The Free Tier Is a Data Collection Strategy

TLDR

The public internet is nearly exhausted as a training data source, and every major AI lab knows it. Free coding assistants, billion-dollar acquisitions, and distillation attacks on competitors are all different answers to the same question: where do we get data that actually differentiates our next model? If you're a developer using these tools, you're part of the answer.

The Data Wall Is Real

Epoch AI estimated around 300 trillion tokens of public human-generated text exist on the internet. At current training rates, labs will burn through all of it somewhere between 2026 and 2032. If you factor in overtraining, that estimate moves to now. Basically, we're there.

Every major lab has already ingested Wikipedia, Reddit, Stack Overflow, most of GitHub, most published books.

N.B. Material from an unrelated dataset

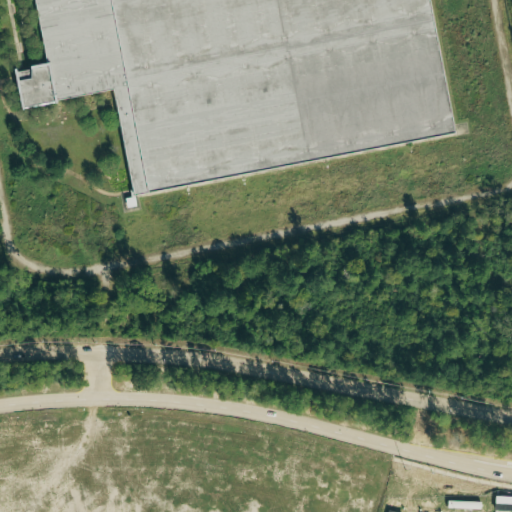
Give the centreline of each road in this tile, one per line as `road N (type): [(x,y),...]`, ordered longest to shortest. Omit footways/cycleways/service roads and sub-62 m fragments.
road 1 (tertiary): [(0,401),(130,391),(392,431),(511,460)]
road 2 (tertiary): [(511,407),(175,350),(0,354)]
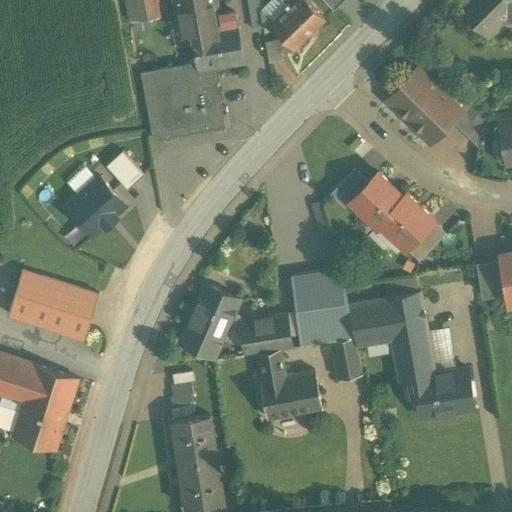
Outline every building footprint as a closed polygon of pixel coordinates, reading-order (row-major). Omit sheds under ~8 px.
[(156,0),(126,0),(130,20),(159,15),(156,0)] [(215,0),(173,0),(180,36),(181,36),(182,42),(192,41),(196,61),(197,70),(213,66),(243,61),(237,24),(236,24),(233,11),(218,13),(215,0)] [(257,0),(247,0),(252,28),(262,26),(259,10),(257,0)] [(270,0),(259,10),(262,26),(271,24),(270,24),(288,7),(281,0),(270,0)] [(307,0),(281,0),(288,7),(270,24),(271,24),(281,35),(278,39),(282,57),(292,47),(293,48),(324,18),(307,0)] [(323,0),(333,10),(343,0),(323,0)] [(511,0),(467,0),(462,6),(487,32),(509,10),(511,12),(511,0)] [(278,39),(265,41),(269,61),(282,59),(282,57),(278,39)] [(196,61),(141,71),(153,138),(164,136),(165,140),(176,138),(176,134),(212,128),(213,132),(225,129),(224,125),(228,125),(226,113),(222,114),(213,66),(197,70),(196,61)] [(417,67),(387,98),(409,119),(439,88),(417,67)] [(439,88),(409,119),(430,140),(451,119),(461,109),(460,108),(439,88)] [(470,98),(460,108),(461,109),(451,119),(477,145),(478,145),(484,112),(470,98)] [(511,118),(500,120),(500,122),(504,121),(509,154),(511,153),(511,118)] [(144,173),(123,150),(106,165),(128,188),(144,173)] [(344,205),(351,199),(369,180),(355,166),(340,182),(351,192),(341,202),(344,205)] [(380,221),(404,195),(378,171),(369,180),(351,199),(376,224),(380,221)] [(99,174),(66,204),(93,233),(104,223),(106,226),(118,215),(115,213),(126,203),(99,174)] [(351,192),(340,182),(331,192),(341,202),(351,192)] [(404,195),(380,221),(405,245),(409,241),(417,232),(432,217),(407,192),(404,195)] [(446,230),(432,217),(417,232),(431,245),(446,230)] [(431,245),(417,232),(409,241),(422,254),(431,245)] [(511,250),(501,253),(502,257),(505,278),(507,291),(509,301),(511,300),(511,250)] [(478,261),(481,282),(505,278),(502,257),(478,261)] [(340,267),(289,275),(300,344),(330,339),(354,335),(347,303),(340,267)] [(99,292),(22,268),(8,313),(84,338),(99,292)] [(386,295),(417,290),(415,278),(384,283),(386,295)] [(505,278),(481,282),(483,295),(507,291),(505,278)] [(239,298),(206,283),(180,340),(214,355),(222,337),(227,339),(230,333),(243,330),(241,319),(229,321),(239,298)] [(383,297),(347,303),(354,335),(356,344),(391,339),(428,334),(428,331),(420,290),(417,290),(386,295),(383,296),(383,297)] [(286,312),(241,319),(243,330),(246,352),(257,351),(280,347),(291,345),(286,312)] [(428,334),(433,358),(453,354),(448,327),(428,331),(428,334)] [(428,334),(391,339),(398,380),(414,377),(414,375),(435,372),(433,358),(428,334)] [(354,335),(330,339),(337,377),(363,371),(356,344),(354,335)] [(313,370),(285,375),(280,347),(257,351),(262,380),(261,380),(269,416),(321,406),(313,370)] [(76,376),(0,352),(0,391),(25,399),(14,435),(53,448),(76,376)] [(453,354),(433,358),(435,372),(414,375),(414,377),(421,416),(474,407),(467,367),(455,369),(453,354)] [(192,370),(171,373),(173,384),(192,381),(194,380),(192,370)] [(173,384),(171,384),(173,395),(191,392),(194,392),(192,381),(173,384)] [(173,395),(170,395),(172,406),(191,403),(193,403),(191,392),(173,395)] [(172,406),(170,407),(172,417),(193,414),(191,403),(172,406)] [(210,414),(172,420),(186,507),(224,500),(210,414)]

What's left is either behind paywalls, low quality, or already contaminated with AI-generated content feeding back into the training pool. That last one is genuinely uncomfortable to think about. Models trained on synthetic content from earlier models, in a loop, degrading quietly.

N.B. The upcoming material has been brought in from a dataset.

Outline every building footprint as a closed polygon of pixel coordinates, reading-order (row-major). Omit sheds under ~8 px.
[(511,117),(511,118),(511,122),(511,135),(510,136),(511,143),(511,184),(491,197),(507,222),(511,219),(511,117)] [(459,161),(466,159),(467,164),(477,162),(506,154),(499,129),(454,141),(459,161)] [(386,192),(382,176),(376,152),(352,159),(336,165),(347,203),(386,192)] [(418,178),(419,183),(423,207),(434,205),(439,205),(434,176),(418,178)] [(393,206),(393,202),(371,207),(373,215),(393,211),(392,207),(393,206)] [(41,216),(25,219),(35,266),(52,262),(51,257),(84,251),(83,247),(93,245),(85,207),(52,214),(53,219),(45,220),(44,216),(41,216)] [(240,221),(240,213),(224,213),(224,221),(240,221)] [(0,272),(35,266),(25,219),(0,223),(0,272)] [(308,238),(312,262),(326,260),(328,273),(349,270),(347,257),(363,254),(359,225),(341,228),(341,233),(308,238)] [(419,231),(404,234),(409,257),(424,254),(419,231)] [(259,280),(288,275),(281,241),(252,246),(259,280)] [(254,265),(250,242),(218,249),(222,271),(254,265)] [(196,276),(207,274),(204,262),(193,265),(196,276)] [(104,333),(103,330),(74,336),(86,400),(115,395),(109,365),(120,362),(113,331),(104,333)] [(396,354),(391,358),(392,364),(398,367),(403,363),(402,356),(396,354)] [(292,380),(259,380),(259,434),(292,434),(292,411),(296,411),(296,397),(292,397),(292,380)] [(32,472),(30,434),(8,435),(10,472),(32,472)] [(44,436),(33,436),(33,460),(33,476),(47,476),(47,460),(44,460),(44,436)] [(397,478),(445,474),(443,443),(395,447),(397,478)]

The practical consequence is that frontier models are converging. The gap between Claude, GPT-4, and Gemini on most coding tasks has shrunk to near-negligible. API pricing dropped 60-80% between early 2025 and now. When everyone trains on the same internet, you get roughly the same model. The product is commoditizing faster than most people realize.

Three Ways Labs Are Responding

Here's what I keep thinking about: the strategies the labs are running to solve this are all essentially the same bet, just dressed up differently.

Give away the tools, collect the signal. Google Gemini CLI is free and open source. GitHub Copilot has a free tier. OpenAI is handing out Codex credits. Anthropic gives Claude Code users far more than a subscription's worth of tokens. None of this is charity. When you use an AI coding assistant, you generate training signal that doesn't exist anywhere on the public internet: what problem you were actually solving, what you tried first, what the model suggested, what you accepted, what you rewrote. A Stack Overflow answer shows correct code. Your coding session shows correct code in context. That's worth a lot more.

Buy companies that already have the data. SpaceX's reported $60 billion option to acquire Cursor makes zero sense as a product play. The valuation doesn't make sense on subscription revenue. It makes sense as the acquisition of a data pipeline: millions of senior engineers writing production code, generating continuous high-quality interaction data. SpaceX's own framing gave this away, describing Cursor's value as its "distribution to expert software engineers." That's a description of a data asset.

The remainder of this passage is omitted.